Yes - I have used the Netgear XE102 to connect both a 622 and a 722 to my router. You don't need the XE102G package which comes with two units - you only need one XE102 at your router. There is a nice utility that will run on a PC connected to the same router and show the HomePlug network as shown. Notice that one of my receivers is farther from the XE102 than the other and has a lower bit rate but both rates are faster than my DSL. The utility says it is for firmware upgrade and encryption setup. My XE102 did not need an upgrade but the utility is also useful for checking the network. I purchased the XE102 on ebay for $20 plus shipping.

http://kbserver.netgear.com/release_notes/d103141.asp


----------



## igleaner (Aug 22, 2002)

When you do connect the 722 to your router via an Ethernet connection, can you access digital photos on your PC for viewing on the TV?


----------



## ChuckA (Feb 7, 2006)

igleaner said:


> When you do connect the 722 to your router via an Ethernet connection, can you access digital photos on your PC for viewing on the TV?


No.


----------



## bobbyc03 (Jul 21, 2005)

------------

● Problems:
1 > Reproduce the part of the forum thread about the Netgear XE102 that begins at the words "## igleaner (Aug" and ends after "(Feb 7, 2006)", word for word.
2 > Transcribe word for word the lines of the listing below, starting at the line that contains "blue semicircle at" and ending with the last line of the listing.
The listing that comes next is separate material, unrelated to the forum thread about the Netgear XE102.

------------

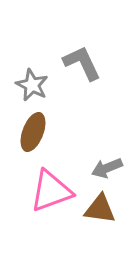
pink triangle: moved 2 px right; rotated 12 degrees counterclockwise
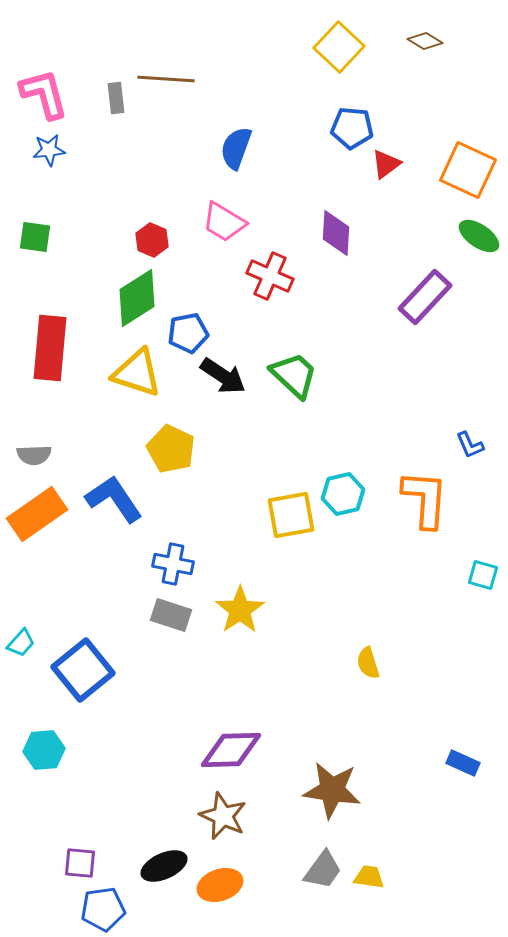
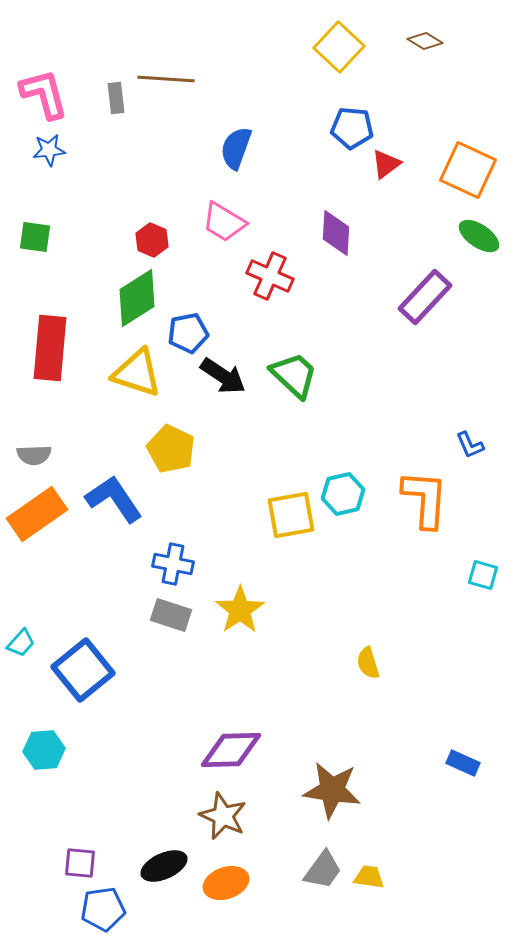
orange ellipse at (220, 885): moved 6 px right, 2 px up
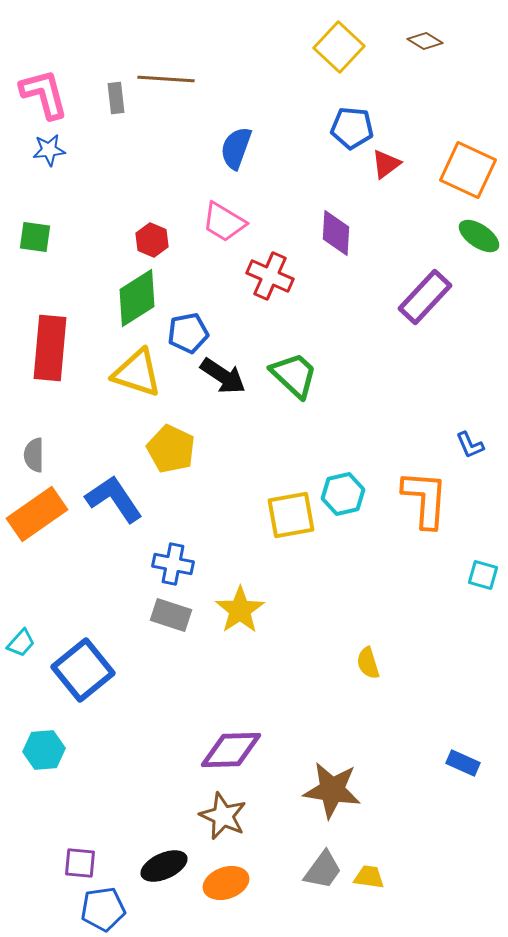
gray semicircle at (34, 455): rotated 92 degrees clockwise
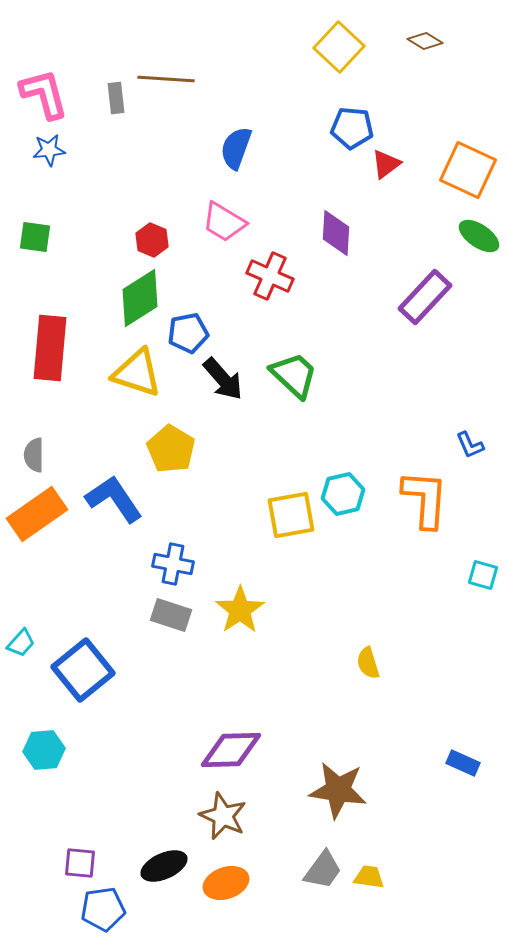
green diamond at (137, 298): moved 3 px right
black arrow at (223, 376): moved 3 px down; rotated 15 degrees clockwise
yellow pentagon at (171, 449): rotated 6 degrees clockwise
brown star at (332, 790): moved 6 px right
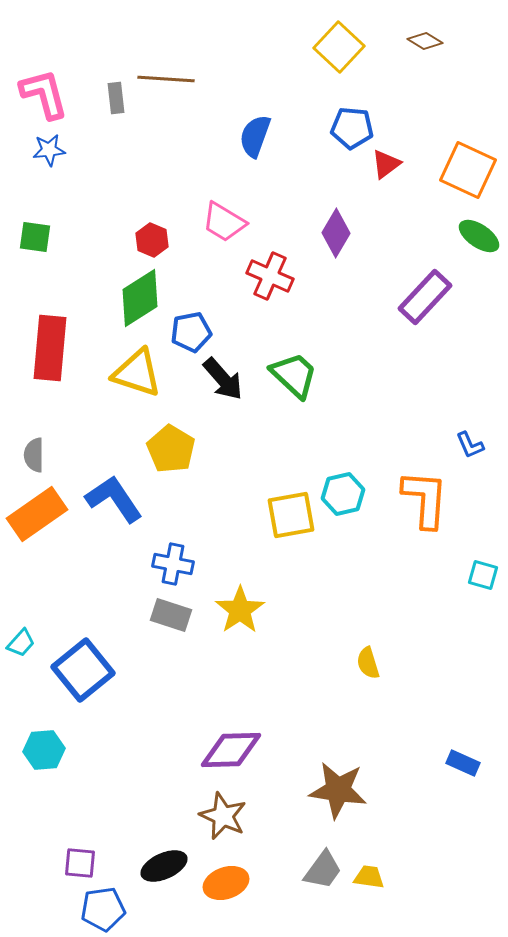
blue semicircle at (236, 148): moved 19 px right, 12 px up
purple diamond at (336, 233): rotated 27 degrees clockwise
blue pentagon at (188, 333): moved 3 px right, 1 px up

------------

● Responses to the exercise:
1 >
## igleaner (Aug 22, 2002)

When you do connect the 722 to your router via an Ethernet connection, can you access digital photos on your PC for viewing on the TV?


----------



## ChuckA (Feb 7, 2006)

2 >
blue semicircle at (236, 148): moved 19 px right, 12 px up
purple diamond at (336, 233): rotated 27 degrees clockwise
blue pentagon at (188, 333): moved 3 px right, 1 px up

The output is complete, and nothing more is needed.